*Consigna*:
¿Puedes seguir el relato sobre el fútbol y los mundiales a partir de su última frase?

*Extracto de página*:
En mi barrio nos pintábamos con marcadores números en las camisetas. Y armábamos equipos imaginarios, que jugaban en una liga imaginaria. Era lo más parecido a tener un mundial en nuestra calle.

De adultos, la potra es algo muy cercano a recuperar la libertad salvaje de la infancia. El griterío vuelve, y aunque ya no juguemos descalzos, y hayamos sustituido la calle polvorienta por la cancha sintética, nuestro niño salta al partido, como si cada uno, fuera aquella final contra el Brasil de Taffarel y Rivaldo.

En 2014, Costly hacía posible aquella hipérbole del fútbol hondureño: el gol mundialista. Me quedé sin voz en la celebración. Costly sólo comprobaba que la leyenda urbana existía, era real, los hondureños eran capaces de anotar un gol en un mundial de fútbol, y hacerlo bien. Aunque en aquel partido, la selección ecuatoriana haría la remontada, condenando a la H a volver a casa, con la gloria de los vencidos, la de al menos haber anotado un gol.

El mundial de Brasil pasó entre chaomin, talleres de lectura para niños, y la chamusca de los sábados. La junta, la hacíamos en casa del Viejo Gruñón, apodo dado a don Edwin por su hijo, quien era el responsable de meternos a todos en su casa para ver el mundial. Xela, al menos durante ese breve periodo, no fue tan fría.

–Yo creo que los guatemaltecos jamás vamos a celebrar un gol en un mundial. –Me dijo más tarde un amigo periodista, que veía el partido conmigo, y que de alguna manera también era extranjero en Xela, porque él era de la Ciudad de Guatemala.

*Registros proporcionados*:
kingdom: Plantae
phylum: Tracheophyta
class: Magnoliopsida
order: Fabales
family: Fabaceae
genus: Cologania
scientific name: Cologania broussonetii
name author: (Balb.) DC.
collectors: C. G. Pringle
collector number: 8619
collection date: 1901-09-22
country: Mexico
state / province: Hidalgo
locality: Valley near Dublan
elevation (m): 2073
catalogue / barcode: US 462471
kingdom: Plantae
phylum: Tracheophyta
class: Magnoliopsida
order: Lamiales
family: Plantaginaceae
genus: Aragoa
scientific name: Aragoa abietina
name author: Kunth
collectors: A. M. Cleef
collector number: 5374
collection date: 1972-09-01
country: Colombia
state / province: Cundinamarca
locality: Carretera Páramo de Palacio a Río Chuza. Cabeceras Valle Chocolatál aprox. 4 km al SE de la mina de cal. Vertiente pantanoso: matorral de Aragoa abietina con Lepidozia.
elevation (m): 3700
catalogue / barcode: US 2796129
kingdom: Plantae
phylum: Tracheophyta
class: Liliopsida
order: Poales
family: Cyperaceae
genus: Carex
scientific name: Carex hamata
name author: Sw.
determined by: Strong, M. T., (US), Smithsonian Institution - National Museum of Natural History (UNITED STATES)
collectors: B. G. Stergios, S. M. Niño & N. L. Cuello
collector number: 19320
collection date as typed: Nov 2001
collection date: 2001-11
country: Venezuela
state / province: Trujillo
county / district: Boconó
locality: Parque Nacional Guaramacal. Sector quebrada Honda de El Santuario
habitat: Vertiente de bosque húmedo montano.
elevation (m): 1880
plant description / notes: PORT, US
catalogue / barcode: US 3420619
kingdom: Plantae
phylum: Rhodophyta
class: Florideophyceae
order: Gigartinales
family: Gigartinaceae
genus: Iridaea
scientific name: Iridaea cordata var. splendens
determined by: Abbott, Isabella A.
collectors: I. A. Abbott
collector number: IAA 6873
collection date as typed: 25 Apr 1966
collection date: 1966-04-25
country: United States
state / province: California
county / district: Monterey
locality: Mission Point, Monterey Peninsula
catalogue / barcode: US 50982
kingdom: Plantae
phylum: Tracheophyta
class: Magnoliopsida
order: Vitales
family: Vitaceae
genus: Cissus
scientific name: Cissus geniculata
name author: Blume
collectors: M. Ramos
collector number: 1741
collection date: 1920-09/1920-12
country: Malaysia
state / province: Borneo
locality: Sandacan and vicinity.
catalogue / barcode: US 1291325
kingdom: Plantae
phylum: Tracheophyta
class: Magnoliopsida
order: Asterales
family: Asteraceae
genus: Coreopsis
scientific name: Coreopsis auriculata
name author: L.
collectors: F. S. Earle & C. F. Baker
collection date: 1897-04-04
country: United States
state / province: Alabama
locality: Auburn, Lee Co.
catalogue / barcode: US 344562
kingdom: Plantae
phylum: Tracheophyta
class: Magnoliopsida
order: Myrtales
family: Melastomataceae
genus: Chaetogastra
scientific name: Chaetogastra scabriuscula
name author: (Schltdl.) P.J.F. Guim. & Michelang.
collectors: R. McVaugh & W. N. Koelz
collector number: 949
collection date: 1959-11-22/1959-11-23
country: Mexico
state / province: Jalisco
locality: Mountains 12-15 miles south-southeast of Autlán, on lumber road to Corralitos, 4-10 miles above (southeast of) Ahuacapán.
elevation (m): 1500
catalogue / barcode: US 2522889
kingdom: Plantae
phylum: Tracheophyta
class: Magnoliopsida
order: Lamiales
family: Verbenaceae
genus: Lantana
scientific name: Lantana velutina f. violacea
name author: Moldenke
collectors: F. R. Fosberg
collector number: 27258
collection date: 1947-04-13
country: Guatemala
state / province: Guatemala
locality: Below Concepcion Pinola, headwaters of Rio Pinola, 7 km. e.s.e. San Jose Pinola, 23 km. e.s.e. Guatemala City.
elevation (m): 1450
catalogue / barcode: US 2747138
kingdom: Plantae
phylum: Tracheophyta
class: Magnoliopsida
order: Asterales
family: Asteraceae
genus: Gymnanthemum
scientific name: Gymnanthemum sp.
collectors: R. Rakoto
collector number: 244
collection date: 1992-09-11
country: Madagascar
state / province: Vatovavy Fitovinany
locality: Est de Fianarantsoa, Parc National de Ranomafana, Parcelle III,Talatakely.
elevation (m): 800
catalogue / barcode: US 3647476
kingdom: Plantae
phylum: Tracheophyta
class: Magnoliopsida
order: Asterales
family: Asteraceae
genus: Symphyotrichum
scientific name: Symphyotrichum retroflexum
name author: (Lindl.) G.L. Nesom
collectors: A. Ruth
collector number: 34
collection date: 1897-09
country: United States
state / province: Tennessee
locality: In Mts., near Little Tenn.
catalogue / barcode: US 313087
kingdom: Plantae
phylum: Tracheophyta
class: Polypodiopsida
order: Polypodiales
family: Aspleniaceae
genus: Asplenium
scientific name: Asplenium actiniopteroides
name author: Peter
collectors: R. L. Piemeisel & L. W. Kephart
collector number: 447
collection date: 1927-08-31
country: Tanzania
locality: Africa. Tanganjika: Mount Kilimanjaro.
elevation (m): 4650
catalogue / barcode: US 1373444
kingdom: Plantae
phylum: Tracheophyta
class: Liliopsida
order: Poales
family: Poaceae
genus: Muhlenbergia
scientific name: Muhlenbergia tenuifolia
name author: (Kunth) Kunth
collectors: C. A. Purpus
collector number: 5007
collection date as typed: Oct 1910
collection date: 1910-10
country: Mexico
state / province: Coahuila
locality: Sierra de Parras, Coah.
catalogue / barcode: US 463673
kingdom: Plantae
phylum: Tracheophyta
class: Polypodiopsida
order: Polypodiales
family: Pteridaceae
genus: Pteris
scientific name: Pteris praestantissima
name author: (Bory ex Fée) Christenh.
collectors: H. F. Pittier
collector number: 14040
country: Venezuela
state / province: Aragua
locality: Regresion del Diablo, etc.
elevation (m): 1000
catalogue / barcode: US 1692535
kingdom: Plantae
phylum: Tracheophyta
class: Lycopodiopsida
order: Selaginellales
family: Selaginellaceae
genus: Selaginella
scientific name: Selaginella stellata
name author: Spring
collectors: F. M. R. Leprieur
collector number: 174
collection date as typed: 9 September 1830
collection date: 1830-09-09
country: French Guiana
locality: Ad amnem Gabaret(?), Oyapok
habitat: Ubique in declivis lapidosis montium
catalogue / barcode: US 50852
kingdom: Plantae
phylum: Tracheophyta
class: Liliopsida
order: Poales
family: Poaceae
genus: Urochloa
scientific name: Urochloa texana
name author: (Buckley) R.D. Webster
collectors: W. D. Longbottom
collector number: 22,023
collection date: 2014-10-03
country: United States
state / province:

*Respuesta*:
Don Edwin tenía voz de dragón, de locutor de radio AM, quiero decir. Era violentamente dulce, te puteaba y te daba un abrazo. Era el único del grupo, que realmente había jugado profesionalmente al fútbol, en los rojos, porque el Municipal fue el equipo de sus amores, aunque ya no hablaba mucho de su carrera futbolística. Él decía siempre que los jugadores actuales sólo se andaban con huecadas, es decir, que no jugaban como los de antes, algo muy parecido a lo que mi padre dice cuando afirma que los de la H del 82 sí eran hombres.

Don Edwin jamás nos fue a ver jugar la chamusca, que para qué iba a andar perdiendo su tiempo viendo jugar a pandos y duros. La jerga era lo suyo.

La única vez que me asaltaron en Xela, fue regresando de su casa, era el día de su cumpleaños. Y yo le dije que ir a su casa estaba asociado con las cosas menos probables. Que me asaltaran en Xela y el gol de Costly en el mundial de Brasil, por ejemplo. Él me miró como escrutando el vacío, ese día fumaba en silencio, porque el silencio era otro oficio que había aprendido con los años, y luego me dijo: «sólo huecadas decís, catracho de mierda». Sentenció la frase con una carcajada.

El viejo murió en 2015, y su muerte me llenó de mucha tristeza, pero recordar el hombre sin abismos que era en realidad, es hacerle el mejor homenaje que desde aquel gol que hicimos al conocernos, jamás pude. Porque el otro partido era platicar con él, era escuchar su escándalo amoroso, era reírnos, porque no sabíamos por cuánto más se contendría en volver a putear. Porque la otra cancha era volver a la infancia, en suma.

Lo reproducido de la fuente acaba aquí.